When Jacobson took into account ozone's health effects and 2020 population projections, he found that annual U.S. deaths from ozone would rise by 185, a 4% increase compared to if we stuck with gasoline-powered cars. There would also be 1200 more asthma hospital visits and 990 hospitalizations for respiratory illnesses. The brunt of these effects would be felt in Los Angeles, which would experience 120 more ozone-related deaths--a rise of 9%. Jacobson's results appear online today in the Environmental Science & Technology.

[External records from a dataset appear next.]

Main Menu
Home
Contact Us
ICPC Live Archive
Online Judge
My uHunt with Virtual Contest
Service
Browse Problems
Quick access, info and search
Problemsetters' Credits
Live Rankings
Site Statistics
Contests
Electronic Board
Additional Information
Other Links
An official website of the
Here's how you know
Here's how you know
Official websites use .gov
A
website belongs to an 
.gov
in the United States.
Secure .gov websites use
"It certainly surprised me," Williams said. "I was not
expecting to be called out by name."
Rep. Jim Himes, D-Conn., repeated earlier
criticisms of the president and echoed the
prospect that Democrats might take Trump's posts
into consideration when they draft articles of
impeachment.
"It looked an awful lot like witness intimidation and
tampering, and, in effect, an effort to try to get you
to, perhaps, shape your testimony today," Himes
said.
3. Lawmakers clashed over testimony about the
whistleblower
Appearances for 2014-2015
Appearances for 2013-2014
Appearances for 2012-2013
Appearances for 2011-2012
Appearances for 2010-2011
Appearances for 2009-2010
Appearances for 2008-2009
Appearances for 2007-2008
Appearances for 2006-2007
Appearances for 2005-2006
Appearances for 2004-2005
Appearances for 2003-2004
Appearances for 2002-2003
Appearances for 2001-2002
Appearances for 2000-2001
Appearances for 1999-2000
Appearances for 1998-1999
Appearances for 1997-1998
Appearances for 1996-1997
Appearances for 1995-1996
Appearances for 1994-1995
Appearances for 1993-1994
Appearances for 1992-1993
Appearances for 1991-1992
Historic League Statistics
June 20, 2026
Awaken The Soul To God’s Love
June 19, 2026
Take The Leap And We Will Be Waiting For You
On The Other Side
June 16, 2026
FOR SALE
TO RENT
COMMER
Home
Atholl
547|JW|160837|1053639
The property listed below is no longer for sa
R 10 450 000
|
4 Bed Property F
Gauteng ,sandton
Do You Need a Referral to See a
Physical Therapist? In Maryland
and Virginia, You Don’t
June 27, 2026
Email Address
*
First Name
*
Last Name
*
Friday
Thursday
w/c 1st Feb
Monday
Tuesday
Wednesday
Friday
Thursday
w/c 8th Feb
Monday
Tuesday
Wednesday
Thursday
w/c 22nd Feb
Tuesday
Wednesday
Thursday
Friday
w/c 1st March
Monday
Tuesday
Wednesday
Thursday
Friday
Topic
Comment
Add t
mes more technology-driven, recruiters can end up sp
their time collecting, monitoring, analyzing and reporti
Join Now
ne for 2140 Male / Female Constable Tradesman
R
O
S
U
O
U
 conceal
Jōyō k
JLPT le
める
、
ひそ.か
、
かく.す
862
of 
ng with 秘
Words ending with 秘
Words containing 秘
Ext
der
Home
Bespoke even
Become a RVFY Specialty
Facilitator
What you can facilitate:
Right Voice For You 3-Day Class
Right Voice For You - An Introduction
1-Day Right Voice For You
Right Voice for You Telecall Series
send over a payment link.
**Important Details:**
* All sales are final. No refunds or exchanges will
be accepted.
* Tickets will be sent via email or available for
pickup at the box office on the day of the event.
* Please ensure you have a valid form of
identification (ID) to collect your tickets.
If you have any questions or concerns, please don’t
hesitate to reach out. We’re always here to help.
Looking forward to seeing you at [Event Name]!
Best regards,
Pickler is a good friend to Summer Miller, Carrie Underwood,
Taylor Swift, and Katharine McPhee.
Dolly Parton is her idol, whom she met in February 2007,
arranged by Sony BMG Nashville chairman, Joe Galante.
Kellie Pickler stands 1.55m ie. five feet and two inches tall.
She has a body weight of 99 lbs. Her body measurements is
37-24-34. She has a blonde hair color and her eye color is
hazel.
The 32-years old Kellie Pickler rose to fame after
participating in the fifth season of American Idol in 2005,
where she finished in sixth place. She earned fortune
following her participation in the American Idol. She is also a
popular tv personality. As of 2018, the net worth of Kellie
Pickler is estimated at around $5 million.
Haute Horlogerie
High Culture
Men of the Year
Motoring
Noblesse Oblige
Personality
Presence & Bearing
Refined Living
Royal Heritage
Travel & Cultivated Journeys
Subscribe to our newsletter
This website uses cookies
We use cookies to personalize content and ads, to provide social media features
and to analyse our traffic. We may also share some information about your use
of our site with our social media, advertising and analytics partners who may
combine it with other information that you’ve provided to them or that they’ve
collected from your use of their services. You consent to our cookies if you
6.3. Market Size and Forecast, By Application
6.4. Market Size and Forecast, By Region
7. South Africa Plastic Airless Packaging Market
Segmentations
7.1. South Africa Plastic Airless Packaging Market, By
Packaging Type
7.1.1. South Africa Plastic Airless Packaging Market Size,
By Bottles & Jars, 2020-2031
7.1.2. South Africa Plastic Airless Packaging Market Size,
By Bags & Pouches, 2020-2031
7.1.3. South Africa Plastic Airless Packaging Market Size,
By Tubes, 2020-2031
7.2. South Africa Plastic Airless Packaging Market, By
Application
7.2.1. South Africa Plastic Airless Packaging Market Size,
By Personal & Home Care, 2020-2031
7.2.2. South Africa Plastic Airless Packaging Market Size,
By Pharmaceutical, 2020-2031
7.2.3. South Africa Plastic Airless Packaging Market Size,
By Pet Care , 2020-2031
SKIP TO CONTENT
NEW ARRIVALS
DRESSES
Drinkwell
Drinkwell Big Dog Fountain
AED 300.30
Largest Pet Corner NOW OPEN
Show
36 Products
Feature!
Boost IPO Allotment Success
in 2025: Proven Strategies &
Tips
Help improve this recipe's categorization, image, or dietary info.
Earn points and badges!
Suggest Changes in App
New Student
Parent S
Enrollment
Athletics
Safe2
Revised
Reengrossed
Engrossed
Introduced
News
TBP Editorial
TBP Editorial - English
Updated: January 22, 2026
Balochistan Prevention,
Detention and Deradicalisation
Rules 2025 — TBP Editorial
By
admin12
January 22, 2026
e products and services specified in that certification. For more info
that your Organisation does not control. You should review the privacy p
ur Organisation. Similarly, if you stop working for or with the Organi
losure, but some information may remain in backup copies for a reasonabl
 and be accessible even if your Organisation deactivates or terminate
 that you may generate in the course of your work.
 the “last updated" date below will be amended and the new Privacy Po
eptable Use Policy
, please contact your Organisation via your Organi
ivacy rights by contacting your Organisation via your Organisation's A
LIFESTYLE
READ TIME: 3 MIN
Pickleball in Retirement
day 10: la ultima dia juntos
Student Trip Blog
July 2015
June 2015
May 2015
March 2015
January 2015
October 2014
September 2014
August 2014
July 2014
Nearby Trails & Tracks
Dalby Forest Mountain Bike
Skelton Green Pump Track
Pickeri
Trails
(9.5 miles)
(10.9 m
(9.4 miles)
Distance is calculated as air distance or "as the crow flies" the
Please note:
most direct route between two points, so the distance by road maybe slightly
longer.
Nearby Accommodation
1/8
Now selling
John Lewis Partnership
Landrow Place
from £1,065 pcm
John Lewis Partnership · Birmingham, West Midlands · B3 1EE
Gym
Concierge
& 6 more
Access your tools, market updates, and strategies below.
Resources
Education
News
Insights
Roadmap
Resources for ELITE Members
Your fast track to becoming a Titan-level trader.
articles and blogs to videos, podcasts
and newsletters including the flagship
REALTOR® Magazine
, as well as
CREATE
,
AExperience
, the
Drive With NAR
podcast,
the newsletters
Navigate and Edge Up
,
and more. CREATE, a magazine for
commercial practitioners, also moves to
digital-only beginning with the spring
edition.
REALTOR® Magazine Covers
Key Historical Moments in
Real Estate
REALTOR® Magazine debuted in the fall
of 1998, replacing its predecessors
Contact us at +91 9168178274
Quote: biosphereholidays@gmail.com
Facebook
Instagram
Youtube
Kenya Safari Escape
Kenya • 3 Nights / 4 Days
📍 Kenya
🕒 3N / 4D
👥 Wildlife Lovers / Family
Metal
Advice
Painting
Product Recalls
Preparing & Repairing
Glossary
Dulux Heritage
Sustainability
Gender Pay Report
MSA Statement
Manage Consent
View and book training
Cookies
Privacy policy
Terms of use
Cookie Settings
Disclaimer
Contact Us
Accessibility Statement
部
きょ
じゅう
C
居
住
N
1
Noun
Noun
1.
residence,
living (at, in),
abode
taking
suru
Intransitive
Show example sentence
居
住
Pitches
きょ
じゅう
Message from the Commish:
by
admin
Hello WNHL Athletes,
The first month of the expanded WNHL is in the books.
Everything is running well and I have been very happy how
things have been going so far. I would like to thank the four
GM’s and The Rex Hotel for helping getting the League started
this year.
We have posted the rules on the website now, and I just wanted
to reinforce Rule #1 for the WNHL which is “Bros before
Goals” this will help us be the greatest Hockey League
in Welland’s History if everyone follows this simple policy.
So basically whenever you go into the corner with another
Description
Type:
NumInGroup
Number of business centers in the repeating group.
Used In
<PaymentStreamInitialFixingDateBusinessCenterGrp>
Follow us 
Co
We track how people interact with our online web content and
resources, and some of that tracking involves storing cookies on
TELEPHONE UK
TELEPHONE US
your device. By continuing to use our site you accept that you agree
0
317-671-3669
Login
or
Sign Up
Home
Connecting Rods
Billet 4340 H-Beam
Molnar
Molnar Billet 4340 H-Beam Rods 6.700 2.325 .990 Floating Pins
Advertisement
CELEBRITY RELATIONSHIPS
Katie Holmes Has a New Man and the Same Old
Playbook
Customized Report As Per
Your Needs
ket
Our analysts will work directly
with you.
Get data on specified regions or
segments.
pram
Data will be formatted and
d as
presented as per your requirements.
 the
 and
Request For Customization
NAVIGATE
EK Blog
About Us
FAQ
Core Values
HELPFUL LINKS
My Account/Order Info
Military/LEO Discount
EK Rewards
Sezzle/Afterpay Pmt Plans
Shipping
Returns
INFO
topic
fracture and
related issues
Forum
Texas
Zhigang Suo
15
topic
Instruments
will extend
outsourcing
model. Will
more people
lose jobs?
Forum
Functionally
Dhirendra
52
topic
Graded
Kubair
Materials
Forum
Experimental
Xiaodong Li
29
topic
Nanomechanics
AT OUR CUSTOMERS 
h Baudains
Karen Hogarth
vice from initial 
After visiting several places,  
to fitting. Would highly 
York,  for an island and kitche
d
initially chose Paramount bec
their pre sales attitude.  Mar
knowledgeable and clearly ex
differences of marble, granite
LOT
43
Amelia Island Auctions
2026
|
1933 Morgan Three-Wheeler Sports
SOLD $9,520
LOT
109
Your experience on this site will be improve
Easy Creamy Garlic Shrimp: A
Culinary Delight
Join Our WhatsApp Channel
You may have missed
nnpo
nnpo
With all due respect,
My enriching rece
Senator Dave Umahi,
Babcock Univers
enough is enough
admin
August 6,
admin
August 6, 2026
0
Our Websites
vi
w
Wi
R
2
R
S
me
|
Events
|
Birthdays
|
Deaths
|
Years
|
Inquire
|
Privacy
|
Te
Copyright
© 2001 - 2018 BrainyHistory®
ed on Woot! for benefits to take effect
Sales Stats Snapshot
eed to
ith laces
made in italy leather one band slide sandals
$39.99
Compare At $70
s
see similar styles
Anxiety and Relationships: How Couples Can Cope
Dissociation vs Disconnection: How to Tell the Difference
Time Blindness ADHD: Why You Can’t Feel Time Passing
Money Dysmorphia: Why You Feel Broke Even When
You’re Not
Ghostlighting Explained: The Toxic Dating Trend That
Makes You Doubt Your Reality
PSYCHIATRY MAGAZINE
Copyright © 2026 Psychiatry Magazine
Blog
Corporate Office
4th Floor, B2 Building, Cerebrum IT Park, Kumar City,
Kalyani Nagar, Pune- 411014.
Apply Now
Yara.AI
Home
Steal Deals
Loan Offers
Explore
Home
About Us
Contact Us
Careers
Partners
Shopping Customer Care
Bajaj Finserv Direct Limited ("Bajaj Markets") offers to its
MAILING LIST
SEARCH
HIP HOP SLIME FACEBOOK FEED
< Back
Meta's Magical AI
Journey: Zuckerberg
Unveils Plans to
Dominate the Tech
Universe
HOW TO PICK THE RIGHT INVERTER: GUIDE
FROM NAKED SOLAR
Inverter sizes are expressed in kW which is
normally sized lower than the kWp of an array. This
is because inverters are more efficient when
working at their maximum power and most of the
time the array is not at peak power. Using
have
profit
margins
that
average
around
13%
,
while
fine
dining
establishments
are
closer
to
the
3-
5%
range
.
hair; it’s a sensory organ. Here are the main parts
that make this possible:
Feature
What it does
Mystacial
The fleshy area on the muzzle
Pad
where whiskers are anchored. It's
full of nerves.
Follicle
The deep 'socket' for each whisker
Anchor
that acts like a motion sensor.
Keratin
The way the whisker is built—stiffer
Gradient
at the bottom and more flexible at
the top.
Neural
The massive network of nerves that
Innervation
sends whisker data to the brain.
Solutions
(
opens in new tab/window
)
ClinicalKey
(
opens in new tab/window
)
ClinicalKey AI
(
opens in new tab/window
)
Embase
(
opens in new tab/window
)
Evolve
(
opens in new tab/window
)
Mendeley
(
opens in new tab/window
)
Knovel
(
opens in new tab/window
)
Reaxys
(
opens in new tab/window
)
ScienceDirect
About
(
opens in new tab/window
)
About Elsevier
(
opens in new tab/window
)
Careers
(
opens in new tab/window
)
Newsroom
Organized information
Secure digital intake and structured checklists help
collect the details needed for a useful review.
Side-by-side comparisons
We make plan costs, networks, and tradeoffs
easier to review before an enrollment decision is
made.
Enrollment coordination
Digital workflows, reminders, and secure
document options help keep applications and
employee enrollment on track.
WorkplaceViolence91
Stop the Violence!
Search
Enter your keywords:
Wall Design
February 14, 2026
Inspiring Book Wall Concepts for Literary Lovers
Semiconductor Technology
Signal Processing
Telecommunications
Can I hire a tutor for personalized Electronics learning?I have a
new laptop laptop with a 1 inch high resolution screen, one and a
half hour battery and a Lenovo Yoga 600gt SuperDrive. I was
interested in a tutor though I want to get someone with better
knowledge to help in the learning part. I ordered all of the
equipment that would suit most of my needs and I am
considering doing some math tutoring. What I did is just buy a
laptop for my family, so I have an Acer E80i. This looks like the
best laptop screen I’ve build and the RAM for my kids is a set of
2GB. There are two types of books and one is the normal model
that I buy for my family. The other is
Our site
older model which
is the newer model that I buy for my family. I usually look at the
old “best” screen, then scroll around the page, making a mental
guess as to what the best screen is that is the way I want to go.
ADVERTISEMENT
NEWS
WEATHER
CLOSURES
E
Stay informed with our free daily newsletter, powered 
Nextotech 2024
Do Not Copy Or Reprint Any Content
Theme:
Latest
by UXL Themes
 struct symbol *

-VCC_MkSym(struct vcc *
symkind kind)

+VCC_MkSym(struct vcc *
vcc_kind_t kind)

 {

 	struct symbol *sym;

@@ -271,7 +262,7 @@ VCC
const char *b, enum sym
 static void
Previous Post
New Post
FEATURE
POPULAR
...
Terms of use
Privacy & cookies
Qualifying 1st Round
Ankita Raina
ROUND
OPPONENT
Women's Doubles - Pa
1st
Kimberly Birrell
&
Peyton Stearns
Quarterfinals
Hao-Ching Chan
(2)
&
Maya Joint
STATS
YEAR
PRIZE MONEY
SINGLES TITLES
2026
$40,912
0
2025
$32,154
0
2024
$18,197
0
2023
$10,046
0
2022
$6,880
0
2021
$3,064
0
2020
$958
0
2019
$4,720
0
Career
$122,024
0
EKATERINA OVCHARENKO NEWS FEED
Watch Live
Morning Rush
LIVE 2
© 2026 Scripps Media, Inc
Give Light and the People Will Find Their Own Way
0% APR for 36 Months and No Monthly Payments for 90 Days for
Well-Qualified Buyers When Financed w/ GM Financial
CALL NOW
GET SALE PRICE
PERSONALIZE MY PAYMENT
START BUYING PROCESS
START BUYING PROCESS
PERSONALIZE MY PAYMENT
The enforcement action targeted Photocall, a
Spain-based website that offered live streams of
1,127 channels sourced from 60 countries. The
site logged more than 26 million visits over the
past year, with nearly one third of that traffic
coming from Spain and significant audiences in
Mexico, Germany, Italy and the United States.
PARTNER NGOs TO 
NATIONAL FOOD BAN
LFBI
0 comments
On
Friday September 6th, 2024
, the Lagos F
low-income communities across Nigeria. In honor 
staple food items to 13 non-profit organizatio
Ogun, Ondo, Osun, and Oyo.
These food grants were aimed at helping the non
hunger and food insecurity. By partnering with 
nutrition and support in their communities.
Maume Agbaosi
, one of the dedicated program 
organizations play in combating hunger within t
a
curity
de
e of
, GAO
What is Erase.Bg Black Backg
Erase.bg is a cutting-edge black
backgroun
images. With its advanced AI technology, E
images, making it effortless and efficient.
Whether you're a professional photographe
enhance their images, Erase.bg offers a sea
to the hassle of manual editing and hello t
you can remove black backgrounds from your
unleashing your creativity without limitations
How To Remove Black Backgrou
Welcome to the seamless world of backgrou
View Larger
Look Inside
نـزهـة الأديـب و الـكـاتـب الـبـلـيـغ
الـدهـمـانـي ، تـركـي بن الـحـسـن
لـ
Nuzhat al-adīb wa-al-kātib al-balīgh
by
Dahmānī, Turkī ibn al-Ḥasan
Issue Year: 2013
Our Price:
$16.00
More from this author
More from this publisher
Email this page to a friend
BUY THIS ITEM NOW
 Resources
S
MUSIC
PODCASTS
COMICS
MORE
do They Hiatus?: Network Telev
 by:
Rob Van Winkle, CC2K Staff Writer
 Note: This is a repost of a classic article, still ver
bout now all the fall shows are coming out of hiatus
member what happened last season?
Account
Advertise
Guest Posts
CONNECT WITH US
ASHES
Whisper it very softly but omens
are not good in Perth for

So what should we do? Jacobson says we should forget about ethanol and instead focus on promoting electric cars and fuel-cell vehicles that run on hydrogen produced with wind or solar power. But Daniel Kammen of the University of California, Berkeley, an expert on renewable energy, says that while the study is "a good first cut," it's unlikely that all vehicles will be running on 85% ethanol by 2020--especially in California, where in January, Governor Arnold Schwarzenegger ordered cuts in carbon emissions through the use of a range of fuels, including hydrogen and electricity. "I think what we're likely to see is quite a different overall mix of fuels," Kammen says.